Plotting is especially useful in the early stages of data analysis, as you seek to understand your data, and in the later stages as you visually assess model assumptions (see Regresson Diagnostics with R) and plot predicted values from fitted models (see Plotting Predicted Values: Margins Plots).

While plotting with ggplot, a cheatsheet you will come back to again and again is the Data Visualization Cheatsheet, which serves as a quick reference guide to ggplot syntax and options. It is available on RStudio’s website alongside other cheatsheets. The R Graph Gallery is also a great resource that shows you what is possible with ggplot, and it provides example code. You will undoubtedly also make use of countless other websites and Stack Exchange discussions you find when you Google “how to change axis font size ggplot.”

1.1 Download the Data

We will plot two datasets: a sample from the 2000 American Community Survey, and a subsample of this dataset. To load them into R, either click the links in the previous sentence and then load them with readRDS(), or load them directly from their links with the code below.
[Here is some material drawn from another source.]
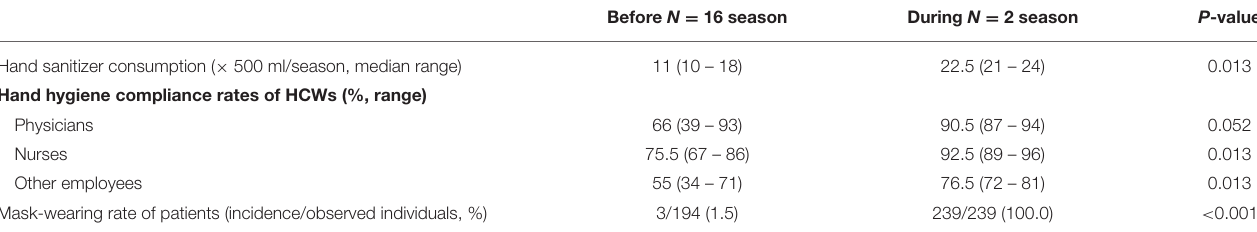
TABLE 2 | Adherence to infection prevention regulation of patients, caregivers, and HCWs in hemodialysis unit before and during mitigative confrontation of the COVID-19 pandemic.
acs <- readRDS(url("https://sscc.wisc.edu/sscc/pubs/dvr/acs.rds"))
acs_small <- readRDS(url("https://sscc.wisc.edu/sscc/pubs/dvr/acs_small.rds"))

Browse the structure of the acs dataset.

str(acs)
## 'data.frame':    27410 obs. of  9 variables:
##  $ household    : int  37 37 37 241 242 377 418 465 465 484 ...
##  $ person       : int  1 2 3 1 1 1 1 1 2 1 ...
##  $ age          : int  20 19 19 50 29 69 59 55 47 33 ...
##  $ maritalStatus: chr  "Never married" "Never married" "Never married" "Never married" ...
##  $ income       : int  10000 5300 4700 32500 30000 51900 12200 0 2600 16800 ...
##  $ female       : int  1 1 1 1 1 1 1 0 1 0 ...
##  $ hispanic     : int  0 0 0 0 0 0 0 0 0 0 ...
##  $ race         : chr  "White" "White" "Black" "White" ...
##  $ edu          : Factor w/ 5 levels "Less than High School",..: 3 3 3 5 4 1 1 3 1 2 ...
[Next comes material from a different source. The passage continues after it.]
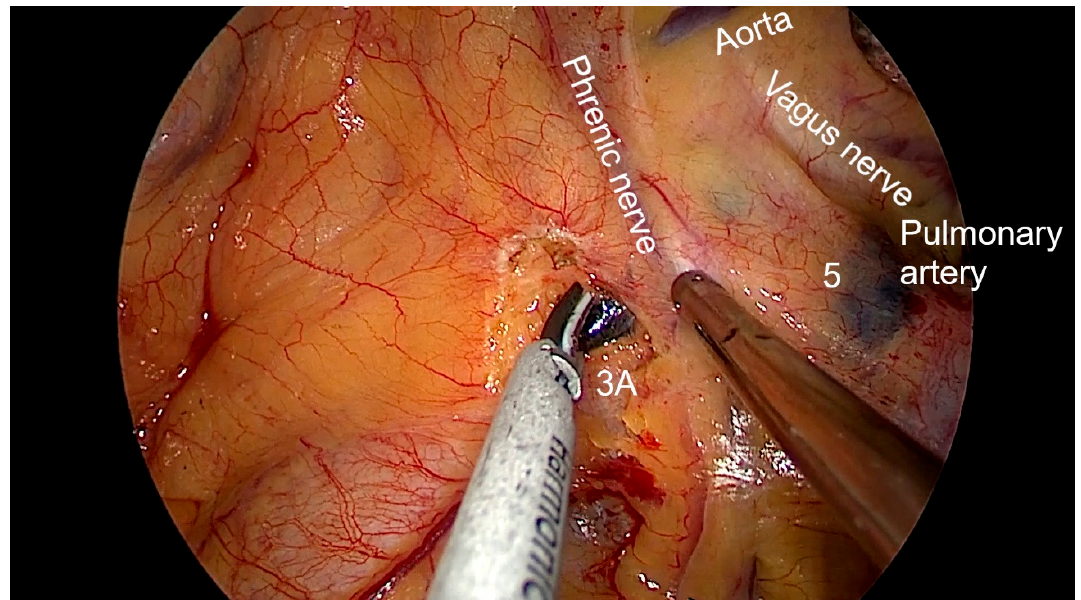
Figure 8. Anatomic landmarks during left prevascular lymph node dissection (3A).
When plotting, character vectors (here, maritalStatus and race) are treated as factors and ordered alphabetically. For unordered categorical variables, such as state names, this default may be fine. For categorical variables with a natural order such as edu (education), we can specify an order with fct_relevel() from the forcats package. This has already been done with this dataset See our chapter on working with factors for more.

Data manipulation (calculating means, filtering observations, etc.) is typically handled outside the ggplot() call, so the examples below will make use of dplyr’s data manipulation functions and the base R pipe operator (|>) to prepare the data and pass it to ggplot. For a review, read our chapter on First Steps with Dataframes from Data Wrangling with R.